At the beginning of July Brooklyn Aerials and Freefly teamed up to create a visual study of New York City with the brand new Freefly TERO: STREETS
We were shooting for three days with the primary idea to get super slow-mo Phantom Miro shots at very high speeds during the day and very symmetric, composed shots with the RED Epic Dragon at night.
Especially the effect of freezing those iconic and special NYC moments with super slow-motion (1,500 to 2,000fps), yet adding a camera move and parallax to those scenes interested me the most.
With a super small team of just two people (and a BTS camera) we were extremely flexible and able to scout and capture locations within minutes. While we had list of shots that we really wanted to get (an open hydrant, skateboarder with the skyline, handball player and pigeons), we were surprised by others: Members of the Ghetto Riders in a water gun fight or a dog running in Maria Hernandez Park in Bushwick, shots that would have been impossible without this set-up and would otherwise require an intense production and budget of a commercial shoot.
Getting the timing right was the most difficult thing for those shots. A stationary slow-motion shot is easy - but timing the TERO so that the camera would pass the subject right at the perfect moment, the peak moment when the water balloons are mid air, the hand of the skinny handballs player hits the ball or the passing hasid is perfectly frozen, mid step; thats the tricky part.

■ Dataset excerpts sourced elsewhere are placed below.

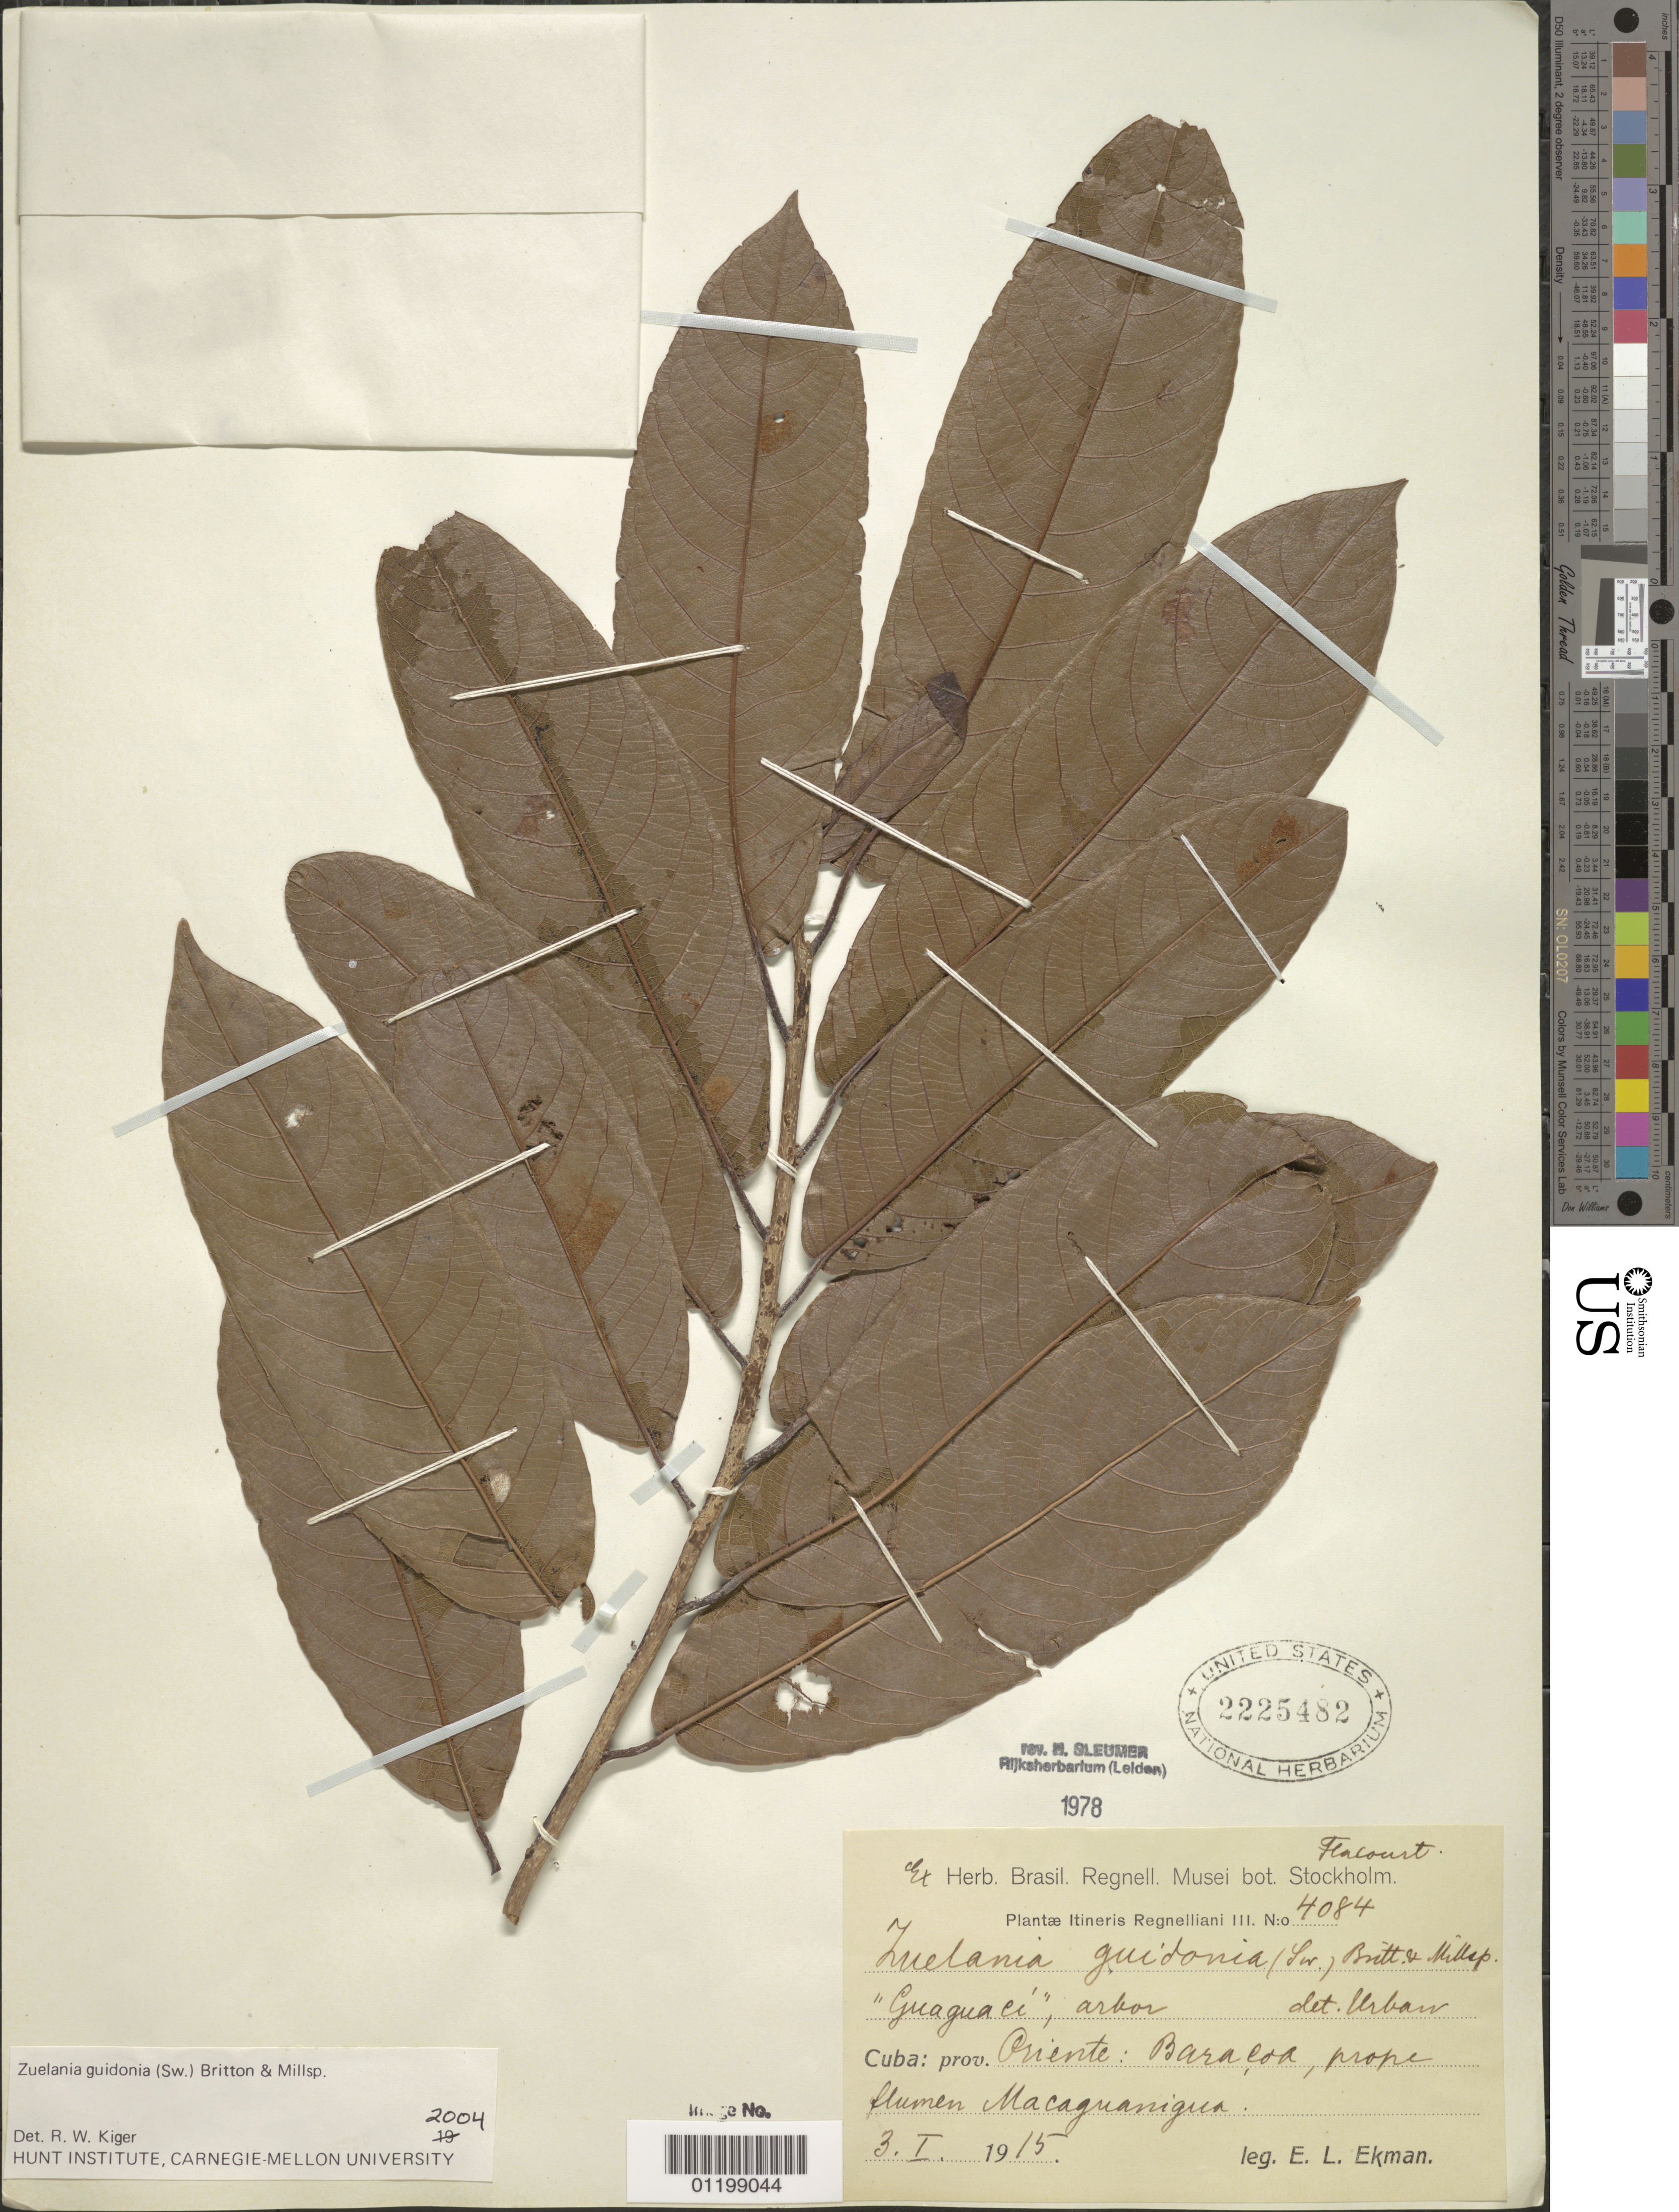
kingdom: Plantae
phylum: Tracheophyta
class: Magnoliopsida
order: Malpighiales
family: Salicaceae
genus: Casearia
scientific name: Casearia laetioides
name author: (A. Rich.) Warb.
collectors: E. L. Ekman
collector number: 4084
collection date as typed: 03 Jan 1915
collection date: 1915-01-03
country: Cuba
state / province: Guantánamo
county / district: Baracoa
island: Cuba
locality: Oriente: Baracoa prope flum Macaguanigua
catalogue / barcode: US 2225482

To achieve an instant acceleration without endangering the expensive camera, we added a wheelie bar to the TERO. While it generally picks up a bit more vibration from a rough underground, this was the solution to get the timing right and the TERO up to impressive and fairly scary speeds.
Overall I was amazed by the footage that we were able to capture. I had a vision for the feel and look I was going for - but had no idea if we could actually pull it off with the Tero-Phantom combo and a documentary approach to a very stylized video. I am glad it all paid off and came together that nicely.